- **Items from a dataset**
- - -

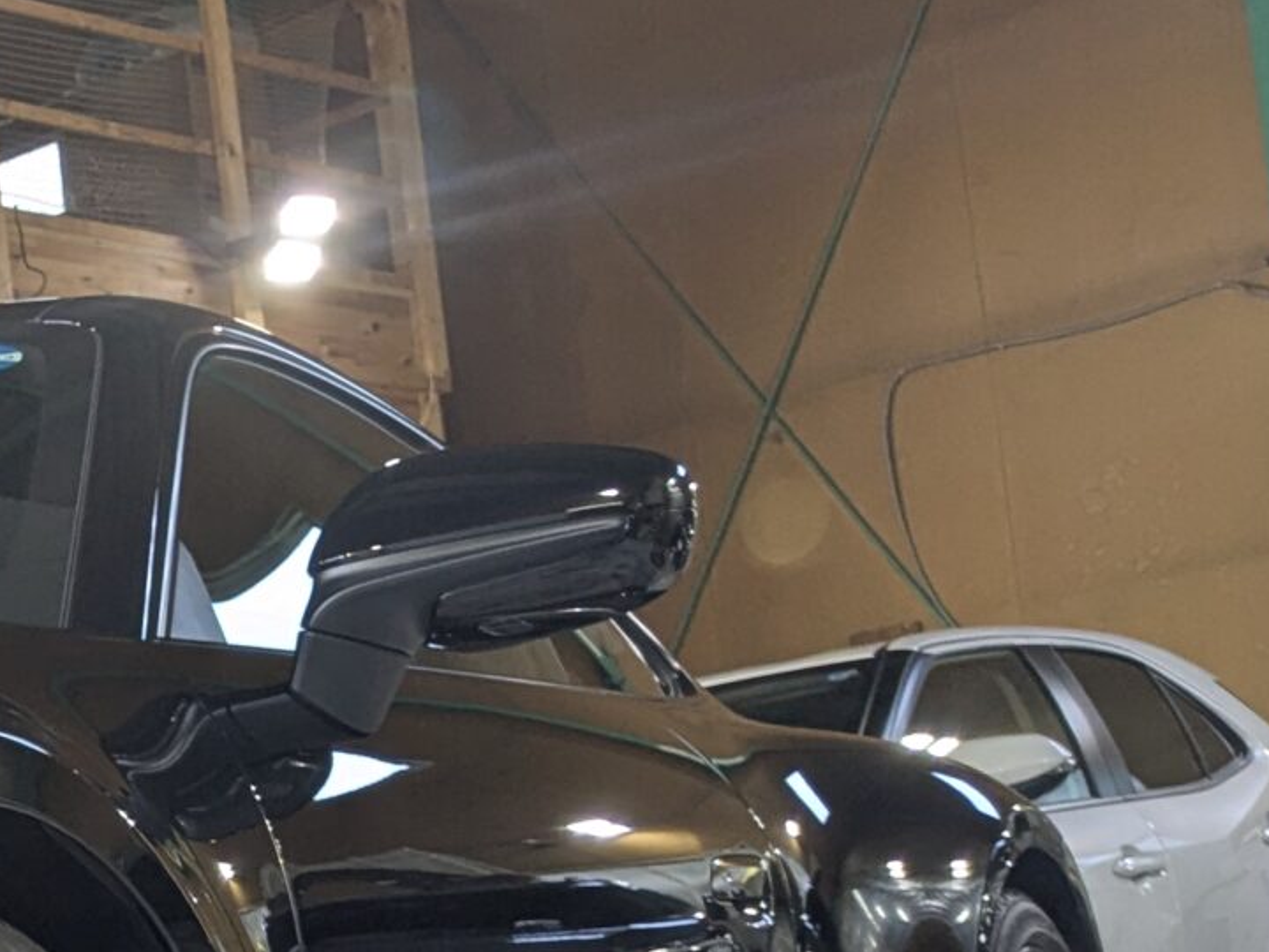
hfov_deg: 17.2
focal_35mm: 96
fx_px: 3519
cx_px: -916
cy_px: 1290
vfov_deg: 14.6
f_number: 1.73
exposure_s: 1/60
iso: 60
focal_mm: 4.38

- - -

- **Work item**
Nothing but the records themselves, exact and complete, should be returned; leave the pictures out.

- **Response for this exercise**
hfov_deg: 17.2
focal_35mm: 96
fx_px: 3519
cx_px: -916
cy_px: 1290
vfov_deg: 14.6
f_number: 1.73
exposure_s: 1/60
iso: 60
focal_mm: 4.38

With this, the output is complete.